Ski harnesses are primarily used for children ages 2 - 8 years old. They’re best for toddlers but can also be used for slightly older kids that are tentative and first learning how to ski or board. Exceptions may include individuals with disabilities. The goal is to teach them the fundamentals, using the harness as a guide and safety net, so that they eventually feel confident turning and stopping independently.
Does a ski harness have to have leashes?
No, a ski harness does not have to be used with leashes. The harness on its own is quite valuable because of the built-in handle. You can leave the leashes at home or stow them away in the backpack if you don’t need them.
When should you avoid a ski trainer harness?
Ski harnesses should not be used with leashes once your child is comfortable riding down a trail on their own. This means they can stop, turn, and navigate down the slope without your help. Even when you’re using the harness and leashes, only take your kids down terrain within their ability. Ski harnesses should also only be used for young children and not adults.

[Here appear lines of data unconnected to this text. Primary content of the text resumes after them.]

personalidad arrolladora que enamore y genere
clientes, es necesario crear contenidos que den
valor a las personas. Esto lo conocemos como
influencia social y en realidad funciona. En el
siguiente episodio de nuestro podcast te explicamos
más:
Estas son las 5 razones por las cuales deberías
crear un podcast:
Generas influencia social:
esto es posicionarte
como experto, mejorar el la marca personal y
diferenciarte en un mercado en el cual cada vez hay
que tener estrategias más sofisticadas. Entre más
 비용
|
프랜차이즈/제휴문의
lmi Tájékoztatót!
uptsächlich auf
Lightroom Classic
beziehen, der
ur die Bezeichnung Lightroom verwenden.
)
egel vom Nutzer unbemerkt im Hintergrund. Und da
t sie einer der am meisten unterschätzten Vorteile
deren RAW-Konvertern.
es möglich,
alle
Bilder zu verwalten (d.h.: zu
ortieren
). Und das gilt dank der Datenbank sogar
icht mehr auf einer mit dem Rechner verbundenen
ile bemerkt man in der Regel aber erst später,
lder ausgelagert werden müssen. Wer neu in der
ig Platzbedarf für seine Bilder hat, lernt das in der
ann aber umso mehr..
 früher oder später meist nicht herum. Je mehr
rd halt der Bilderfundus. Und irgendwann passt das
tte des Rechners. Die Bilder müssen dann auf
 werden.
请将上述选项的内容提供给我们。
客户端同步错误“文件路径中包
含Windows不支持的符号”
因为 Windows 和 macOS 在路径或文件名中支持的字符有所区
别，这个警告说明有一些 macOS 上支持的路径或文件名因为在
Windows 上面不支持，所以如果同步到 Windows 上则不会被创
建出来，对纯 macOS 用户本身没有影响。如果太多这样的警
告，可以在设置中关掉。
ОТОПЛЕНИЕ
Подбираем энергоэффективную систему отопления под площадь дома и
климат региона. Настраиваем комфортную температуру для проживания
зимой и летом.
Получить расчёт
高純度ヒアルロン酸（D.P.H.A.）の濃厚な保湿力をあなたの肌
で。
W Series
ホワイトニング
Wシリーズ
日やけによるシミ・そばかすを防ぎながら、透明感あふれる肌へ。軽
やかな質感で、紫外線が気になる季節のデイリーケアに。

Do ski schools use ski harnesses?
Ski schools often use ski harnesses, or vests with handles, without any leashes. Kids learn better by practicing without any extra support, and ski instructors are professionals that are confident teaching even the youngest and newest of shredders. Plus, with only one or two instructors managing several kids at a time, it would be impossible to manage multiple leashes at once for group sessions.
What are the best tools to teach a toddler how to ski?
In this post, we review the best kids ski harnesses, but there are a few other tools that can help you teach a toddler to ski. The most popular is a ski tip connector, or edgie wedgie, which connects a kid’s ski tips to help them practice the essential wedge, or pizza, stopping motion. Another option that is similar in function to the harness is the Snowcraft Copilot Ski Trainer. This tool also has leashes, but rather than attaching to a harness, they attach to your child’s ski boots.
A ski harness can be a parent’s best friend on the slopes. The Lil’ Ripper Gripper dominates the market for aspiring skiers, while the MDXONE is the go-to for future snowboard shredders. Even the best of ski harnesses can be a hindrance if the leashes are used incorrectly.
Be sure to read up on how to properly use leashes on a ski harness to provide the best training possible to your young one. Regardless, the ski harness itself is a great asset because of the easy lift handle and is recommended for all parents to use with young children first learning.